24 February 2010


Homeopathy: Should efficacy be a separate question?

Taking part in the 10:23 "Homeopathy: There's nothing in it" campaign on 30th January was an interesting experience. The publicity stunt certainly generated debate and several people I've talked to since had no idea that homeopathy was not a herbal remedy. If the event did nothing more than inform people of that, then it was useful - and I am sure many homeopaths would applaud the spreading of accurate information. After all, they wouldn't want their customers to be misled, would they?
However, the vast majority of homeopathy supporters seem happy for these "medicines" to be marketed because, they say, they can work, even if only as a placebo, and they do no direct harm. Homeopathy used by practitioners who believe they are able to treat serious psychological/behavioural problems that require professional intervention or those who think they can prevent or treat malaria, AIDS or other deadly diseases are often overlooked by these proponents - "That's not MY homeopathy!" they cry.
It is interesting that these homeopathy supporters often change their stance when they are asked a simple question:
"Would you support a company marketing something as "Aspirin Tablets" which contained, statistically, zero aspirin, even though these tablets would also work as a placebo and, as sugar pills, would do no more direct harm than the homeopathic remedies you support?"
Of course, they recognise that this would be a scam and that any company marketing such a tablet would probably be investigated by a variety of official organisations bent on putting an end to the deception. Certainly, I suspect there would be an outcry if such a product were being sold by leading pharmacies or being prescribed on the NHS.

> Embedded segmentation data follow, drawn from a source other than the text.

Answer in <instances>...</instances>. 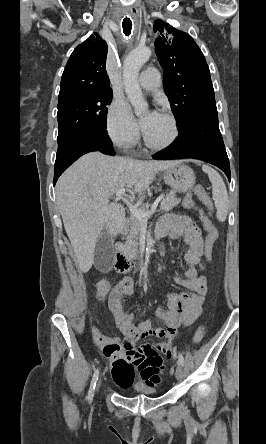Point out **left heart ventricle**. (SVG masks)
Wrapping results in <instances>:
<instances>
[{"mask_svg":"<svg viewBox=\"0 0 266 444\" xmlns=\"http://www.w3.org/2000/svg\"><path fill=\"white\" fill-rule=\"evenodd\" d=\"M154 144H164L172 134L170 121L160 114L157 119L144 130Z\"/></svg>","mask_w":266,"mask_h":444,"instance_id":"1","label":"left heart ventricle"}]
</instances>
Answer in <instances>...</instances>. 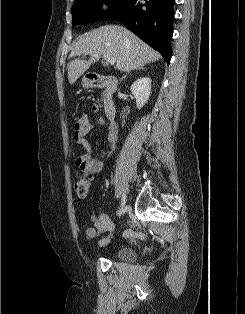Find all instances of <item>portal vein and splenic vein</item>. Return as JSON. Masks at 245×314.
Here are the masks:
<instances>
[{"mask_svg":"<svg viewBox=\"0 0 245 314\" xmlns=\"http://www.w3.org/2000/svg\"><path fill=\"white\" fill-rule=\"evenodd\" d=\"M103 58L106 60V62L110 65H114L115 62H116V58L115 57H111V56H108L106 54L103 55Z\"/></svg>","mask_w":245,"mask_h":314,"instance_id":"obj_1","label":"portal vein and splenic vein"}]
</instances>
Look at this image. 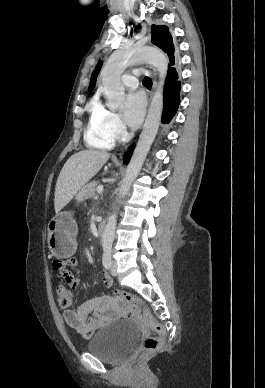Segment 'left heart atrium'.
I'll use <instances>...</instances> for the list:
<instances>
[{
	"label": "left heart atrium",
	"instance_id": "left-heart-atrium-1",
	"mask_svg": "<svg viewBox=\"0 0 265 388\" xmlns=\"http://www.w3.org/2000/svg\"><path fill=\"white\" fill-rule=\"evenodd\" d=\"M145 111V99L141 92L133 91L125 96L123 119L131 126H136L142 120Z\"/></svg>",
	"mask_w": 265,
	"mask_h": 388
}]
</instances>
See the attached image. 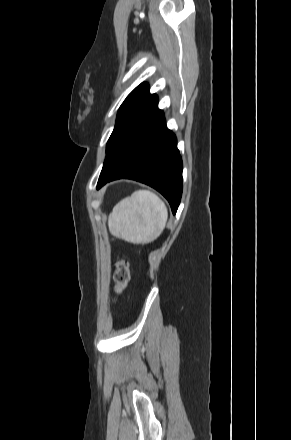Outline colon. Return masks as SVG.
<instances>
[{
	"instance_id": "1",
	"label": "colon",
	"mask_w": 291,
	"mask_h": 440,
	"mask_svg": "<svg viewBox=\"0 0 291 440\" xmlns=\"http://www.w3.org/2000/svg\"><path fill=\"white\" fill-rule=\"evenodd\" d=\"M115 280L116 291L119 293L126 287V284L129 280L128 263L122 259L118 260L116 263Z\"/></svg>"
}]
</instances>
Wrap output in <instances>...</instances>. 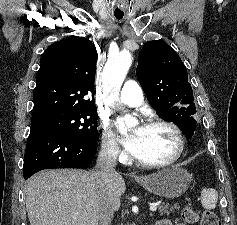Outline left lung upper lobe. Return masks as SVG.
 I'll return each mask as SVG.
<instances>
[{"label":"left lung upper lobe","mask_w":237,"mask_h":225,"mask_svg":"<svg viewBox=\"0 0 237 225\" xmlns=\"http://www.w3.org/2000/svg\"><path fill=\"white\" fill-rule=\"evenodd\" d=\"M136 74L159 117L174 122L185 135L194 134L196 107L187 69L179 55L163 40L146 42Z\"/></svg>","instance_id":"obj_1"}]
</instances>
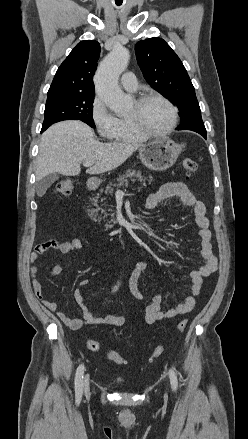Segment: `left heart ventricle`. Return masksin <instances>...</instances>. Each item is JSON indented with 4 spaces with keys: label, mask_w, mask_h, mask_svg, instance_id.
Listing matches in <instances>:
<instances>
[{
    "label": "left heart ventricle",
    "mask_w": 248,
    "mask_h": 439,
    "mask_svg": "<svg viewBox=\"0 0 248 439\" xmlns=\"http://www.w3.org/2000/svg\"><path fill=\"white\" fill-rule=\"evenodd\" d=\"M136 110V103H134L129 116ZM141 116L144 126L154 132H161L166 130L172 120V113L170 108L159 99L149 100L141 110Z\"/></svg>",
    "instance_id": "obj_1"
}]
</instances>
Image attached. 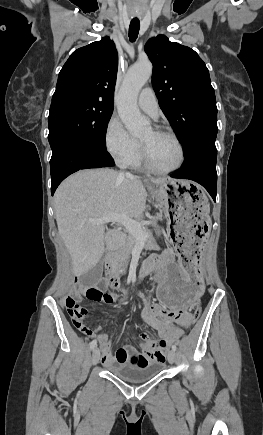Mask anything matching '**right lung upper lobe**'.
Listing matches in <instances>:
<instances>
[{
  "label": "right lung upper lobe",
  "mask_w": 263,
  "mask_h": 435,
  "mask_svg": "<svg viewBox=\"0 0 263 435\" xmlns=\"http://www.w3.org/2000/svg\"><path fill=\"white\" fill-rule=\"evenodd\" d=\"M118 54L109 37L75 50L61 69L51 106L94 101L114 104Z\"/></svg>",
  "instance_id": "cb5924a9"
}]
</instances>
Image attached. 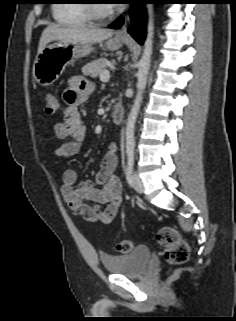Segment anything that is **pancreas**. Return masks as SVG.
Returning a JSON list of instances; mask_svg holds the SVG:
<instances>
[{
    "label": "pancreas",
    "mask_w": 236,
    "mask_h": 321,
    "mask_svg": "<svg viewBox=\"0 0 236 321\" xmlns=\"http://www.w3.org/2000/svg\"><path fill=\"white\" fill-rule=\"evenodd\" d=\"M108 60L106 58H101L91 63H88L82 68V72L85 75H89L92 78H96L100 75L102 71L106 69Z\"/></svg>",
    "instance_id": "cf45deb5"
}]
</instances>
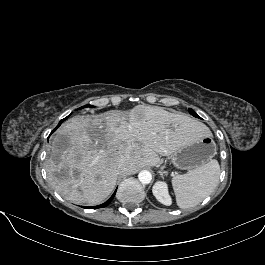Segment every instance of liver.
Listing matches in <instances>:
<instances>
[{
    "label": "liver",
    "mask_w": 265,
    "mask_h": 265,
    "mask_svg": "<svg viewBox=\"0 0 265 265\" xmlns=\"http://www.w3.org/2000/svg\"><path fill=\"white\" fill-rule=\"evenodd\" d=\"M210 134L208 127L189 116L156 106L138 105L128 114L112 110L75 116L53 138L47 177L66 200L99 204L114 190L120 173L155 166L159 155H172L185 140ZM121 160L126 163L123 172L118 167Z\"/></svg>",
    "instance_id": "liver-1"
}]
</instances>
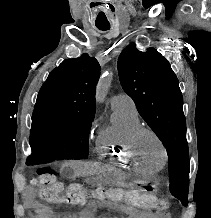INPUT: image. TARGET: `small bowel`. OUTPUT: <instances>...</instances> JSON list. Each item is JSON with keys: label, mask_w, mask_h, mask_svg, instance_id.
<instances>
[{"label": "small bowel", "mask_w": 211, "mask_h": 218, "mask_svg": "<svg viewBox=\"0 0 211 218\" xmlns=\"http://www.w3.org/2000/svg\"><path fill=\"white\" fill-rule=\"evenodd\" d=\"M36 197H37V190L34 187H28L25 189L23 193V198H24L26 205L34 209H37L40 212H48L49 208L45 205L40 204L36 200ZM88 205L92 208L108 207V208L117 209V210L128 212V213L136 212L134 208H130V207H127L126 205L114 203L111 201H92V202H89Z\"/></svg>", "instance_id": "1"}]
</instances>
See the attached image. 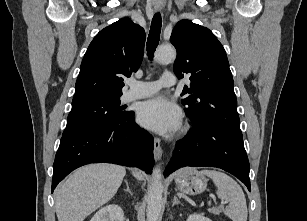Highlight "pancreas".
Segmentation results:
<instances>
[{
    "mask_svg": "<svg viewBox=\"0 0 307 221\" xmlns=\"http://www.w3.org/2000/svg\"><path fill=\"white\" fill-rule=\"evenodd\" d=\"M223 208L222 207H215V208H211L210 212L215 214V215H219L222 212Z\"/></svg>",
    "mask_w": 307,
    "mask_h": 221,
    "instance_id": "1",
    "label": "pancreas"
}]
</instances>
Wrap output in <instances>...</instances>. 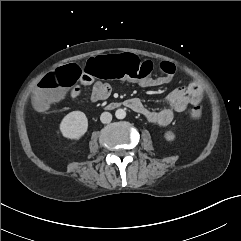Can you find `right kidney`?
<instances>
[{"label": "right kidney", "mask_w": 241, "mask_h": 241, "mask_svg": "<svg viewBox=\"0 0 241 241\" xmlns=\"http://www.w3.org/2000/svg\"><path fill=\"white\" fill-rule=\"evenodd\" d=\"M88 129V119L81 111H73L67 114L60 123L61 134L68 139H80Z\"/></svg>", "instance_id": "obj_1"}]
</instances>
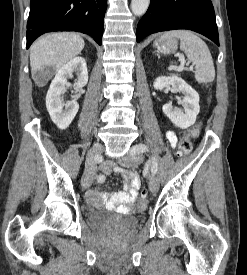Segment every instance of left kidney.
<instances>
[{
	"instance_id": "1",
	"label": "left kidney",
	"mask_w": 247,
	"mask_h": 275,
	"mask_svg": "<svg viewBox=\"0 0 247 275\" xmlns=\"http://www.w3.org/2000/svg\"><path fill=\"white\" fill-rule=\"evenodd\" d=\"M170 86L176 91L184 94L181 101L184 112L173 108L170 104L163 105V112L177 127L186 129L195 123L196 117L199 114V95L190 85L178 76H162L158 77L154 82V88L156 90H164L165 88H170Z\"/></svg>"
}]
</instances>
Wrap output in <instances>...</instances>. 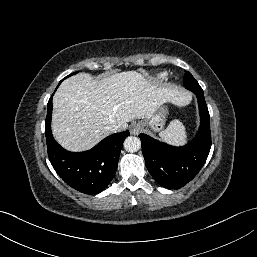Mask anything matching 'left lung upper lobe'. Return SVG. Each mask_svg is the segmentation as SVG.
<instances>
[{"label": "left lung upper lobe", "mask_w": 257, "mask_h": 257, "mask_svg": "<svg viewBox=\"0 0 257 257\" xmlns=\"http://www.w3.org/2000/svg\"><path fill=\"white\" fill-rule=\"evenodd\" d=\"M184 86L186 89L191 90L192 92H203L202 88L198 84V82L194 79L191 73L186 72L184 79Z\"/></svg>", "instance_id": "left-lung-upper-lobe-1"}]
</instances>
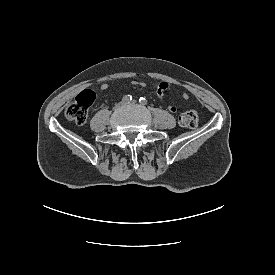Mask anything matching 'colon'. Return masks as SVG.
<instances>
[{
    "mask_svg": "<svg viewBox=\"0 0 275 275\" xmlns=\"http://www.w3.org/2000/svg\"><path fill=\"white\" fill-rule=\"evenodd\" d=\"M95 100V93L91 89L83 90L65 109V117L78 124L83 125L87 121L88 109ZM199 115L195 110H188L179 117V123L183 127L193 128L197 125Z\"/></svg>",
    "mask_w": 275,
    "mask_h": 275,
    "instance_id": "colon-1",
    "label": "colon"
}]
</instances>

30C homeopathic pillules can be marketed legally as, for example, "30C Belladonna", when an entire 84 pillule container is unlikely to contain a single molecule of that ingredient. This gives it a legitimacy beyond anything that its promotion by high street stores can do.
There are those who point out that the labels on homeopathic remedies do not claim they contain any "active ingredients". Indeed, the actual ingredients may just be stated as being "sucrose and lactose". However, the label as a whole could still be misleading since a "Belladonna" pillule may contain no more belladonna than one from the container labelled "Arnica" - so why label them as one or the other?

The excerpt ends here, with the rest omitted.